Michele Mikesic Bender
For The Tribune-Democrat
Many folks in Wilmore plant family roots firmly. Childhood friendships from school and neighborhoods blossom into lasting adult relationships.
For years, Beverly New and a friend had their annual mammograms at the same time. She was especially wary of the disease after losing her 43-year-old brother to colon cancer.
A year ago, doctors discovered a small lump.
“The minute you hear the word ‘cancer,’ you think death,” New said. “My doctors performed scans and blood tests. They helped me realize that my life wasn’t going to be over.”
New praised her physicians, Drs. Diana Craig and Michael D. Voloshin and their staff at the Joyce Murtha Breast Care Center.
“When I had a meltdown, these angels were ready with information, resources, support and encouragement.”
Doctors performed a lumpectomy and positioned a small balloon to protect from any undetected spread. A tube was inserted to focus radiation directly on the affected area.

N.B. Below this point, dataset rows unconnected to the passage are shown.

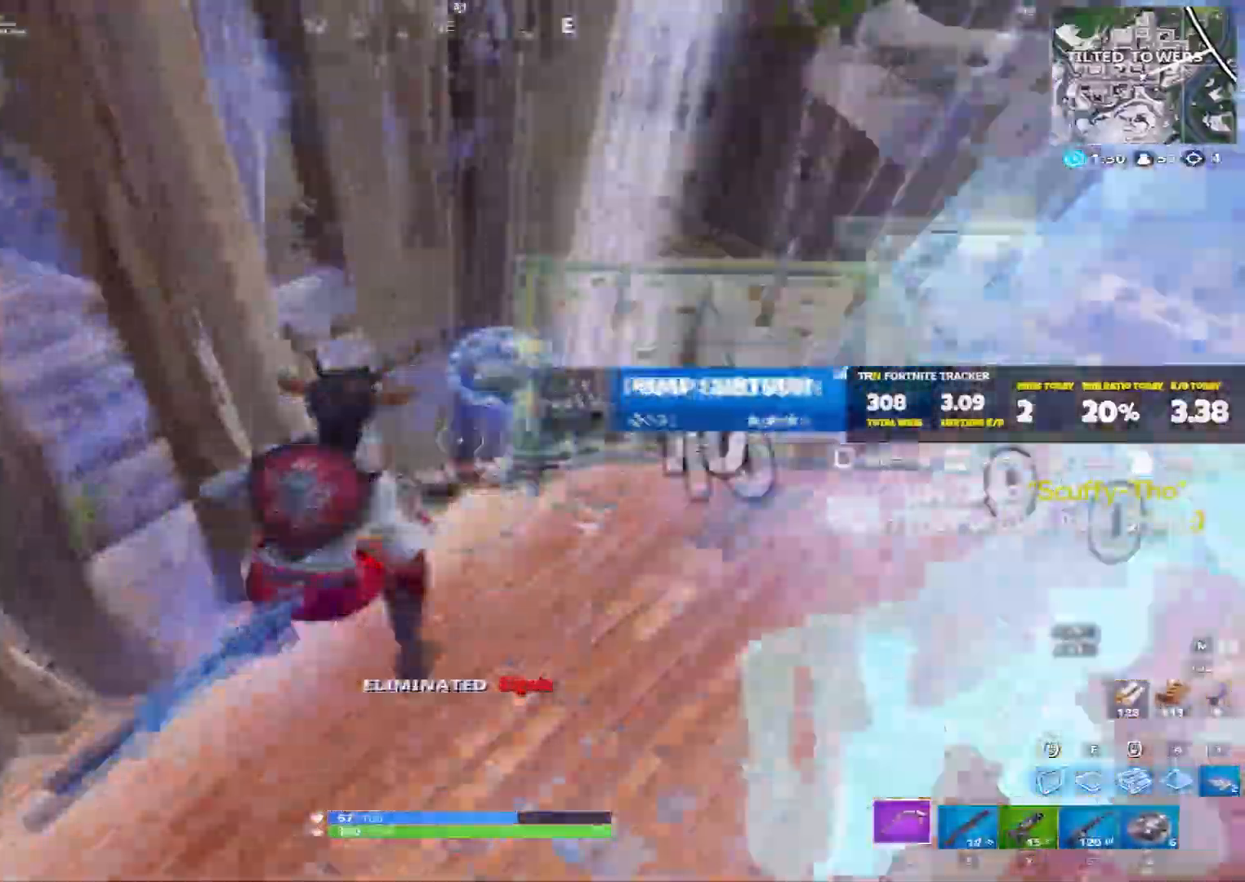
{"keys": ["d", "shift", "w"], "mouse": [], "events": [[100, "a", "up"], [367, "d", "down"]]}
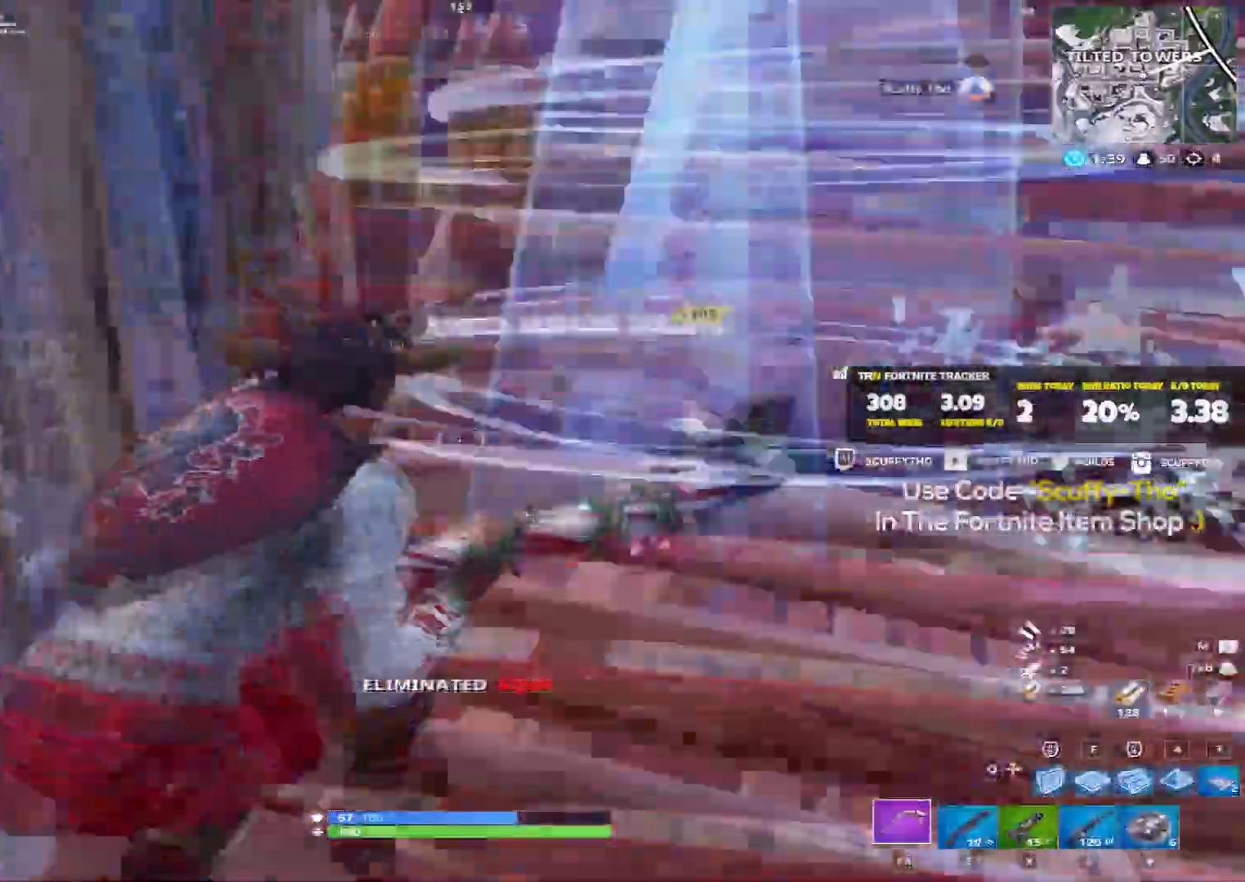
{"keys": ["d", "shift", "w"], "mouse": [], "events": [[66, "d", "up"], [133, "d", "down"]]}
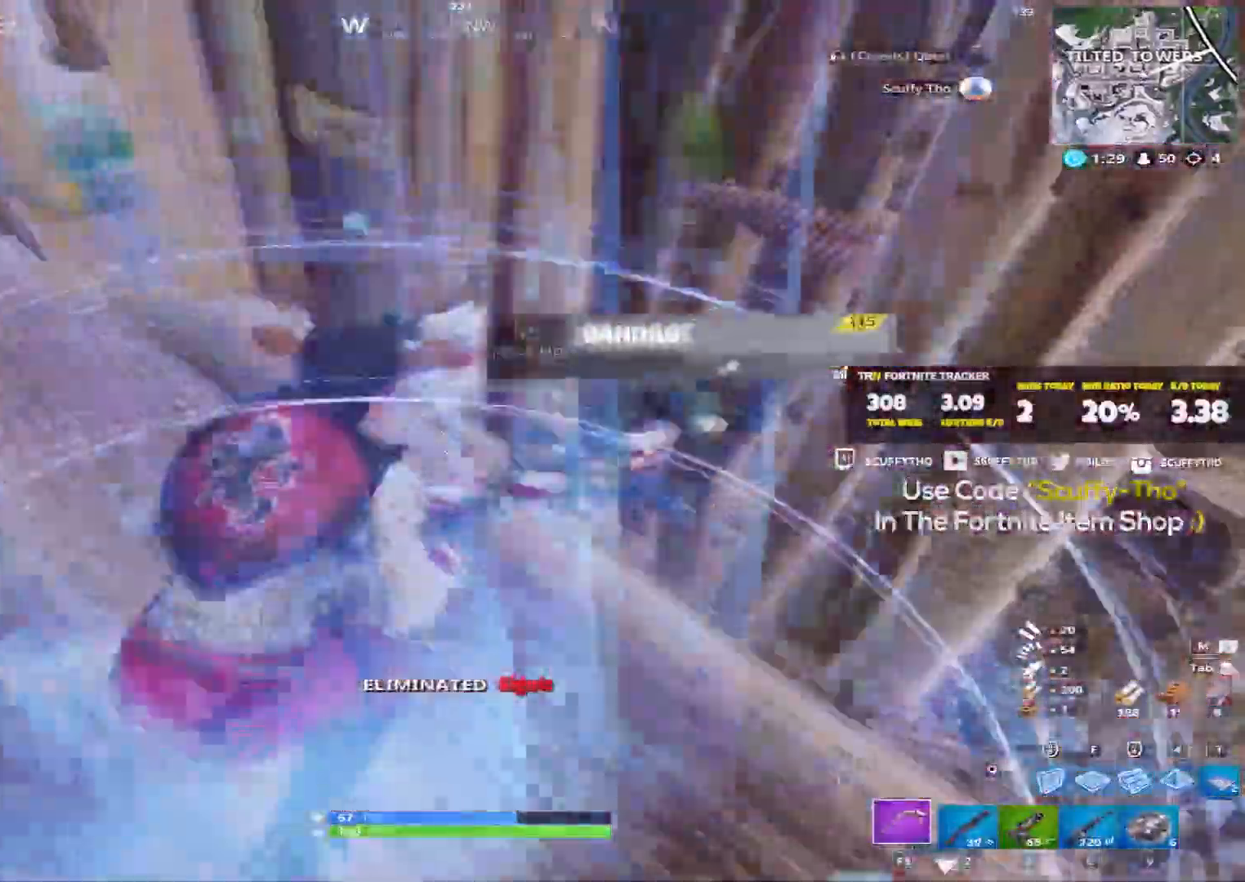
{"keys": ["e"], "mouse": [], "events": [[134, "a", "down"], [134, "d", "up"], [267, "shift", "up"], [367, "a", "up"], [434, "e", "down"], [467, "w", "up"]]}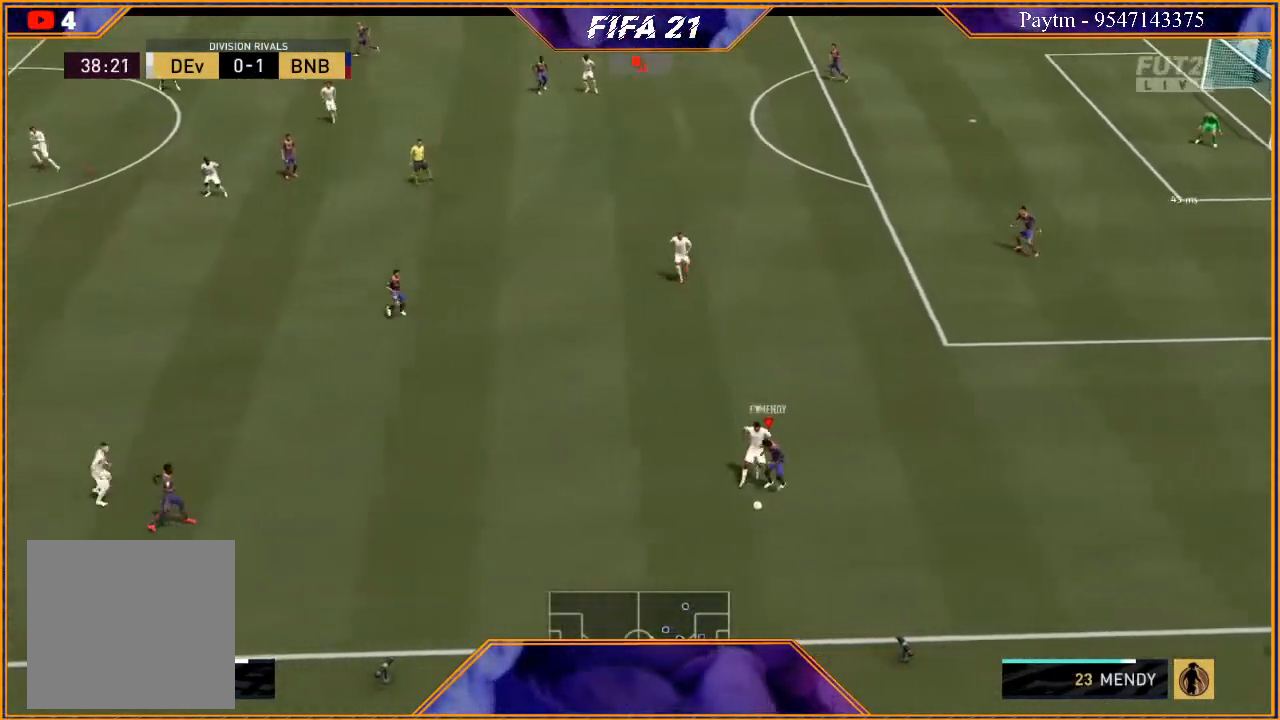
Gameplay with a controller (Xbox layout); each line is a JSON object with the inputs held at the frame after it. "events" lists button and stick changes between this image and that frame as [ms after this image, input, new state], when the widget could be followed in between. Not read: L3.
{"buttons": ["R2"], "left_stick": "left", "right_stick": "center", "events": [[167, "left_stick", "left"]]}
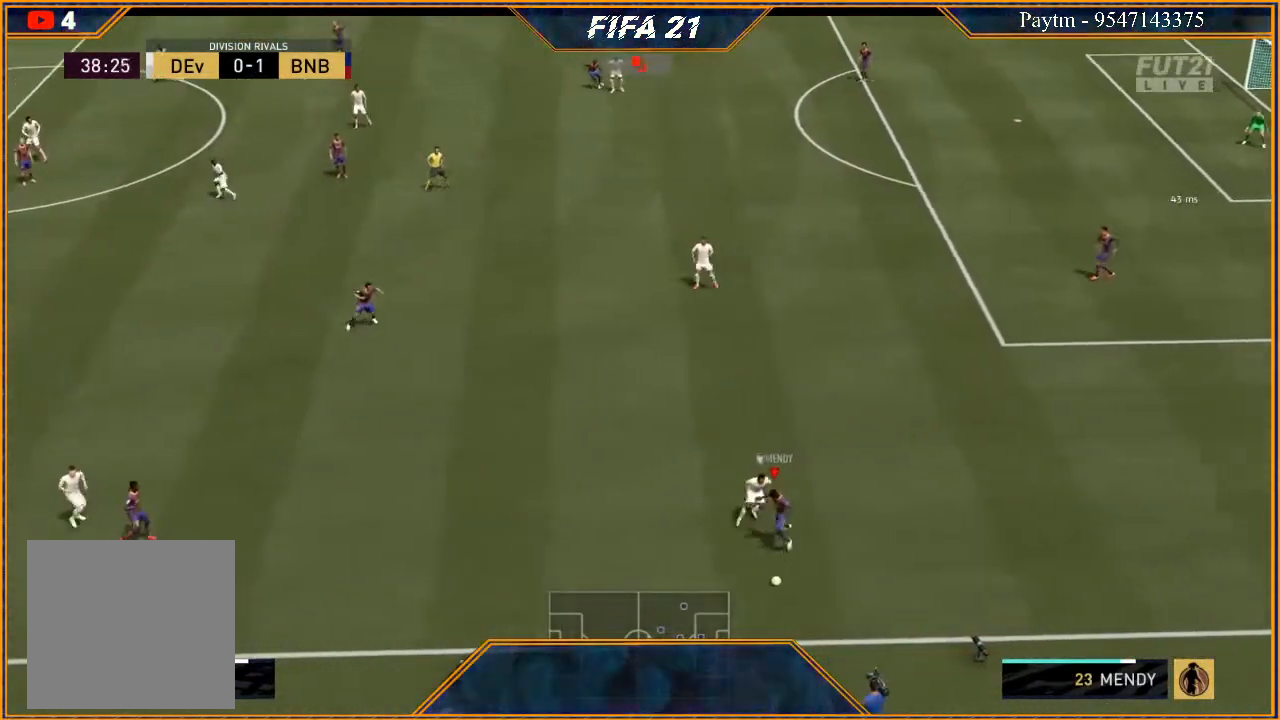
{"buttons": [], "left_stick": "up-left", "right_stick": "center", "events": [[200, "X", "down"], [233, "R2", "up"], [300, "X", "up"], [300, "left_stick", "up-left"], [400, "A", "down"], [467, "A", "up"]]}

New’s next surprise came when she learned her longtime friend and neighbor, Robin Krull, was facing the same predicament.
Krull enjoyed fine health until a routine mammogram detected a lump in June of 2011. Krull was understandably frightened, but Craig assured her that this was not a death sentence either.
“The Murtha center is a fantastic place,” Krull said. “They planted an internal pad – the SAVI procedure – to administer my radiation. They valued my input. They offered me a choice of taking some chemotherapy as well, and I decided better safe than sorry. I want to live to see my grandchildren get married.”
“Our families, caregivers (and) the entire community rallied to help us,” New continued. “Folks brought dinners over for our families. But Robin was my mentor, my inspiration.”
Krull continued to work throughout her treatment.
“My faith in God, the love and devotion of my family kept me going, but work helped keep me busy and occupied.”
“When you pray to St. Theresa and she grants your plea, she sends you a rose as a sign. My niece, unaware of that, brought me a gold-plated rose. I knew then my prayer had been answered.”
Most of all, New can’t stress enough the importance of preventive measures.
“Life is too precious,” she observed.
New recently had her first mammogram since being diagnosed. She is now, proudly, a one-year survivor.
Krull heartily endorses mammograms and prevention, but she has another message to pass along.
“It’s amazing how nosy and insensitive people can be. I tolerated incredibly rude behavior and impertinent questions when I wore scarves and wigs. One man in a market asked me to read his fortune.
“People need to spend a minute and consider the situation before opening their mouths.”
Both of these courageous ladies feel blessed to have had one another during their life-changing challenges.
As Eleanor Roosevelt once said, “Many people will walk in and out of your life, but only true friends will leave footprints on your heart.”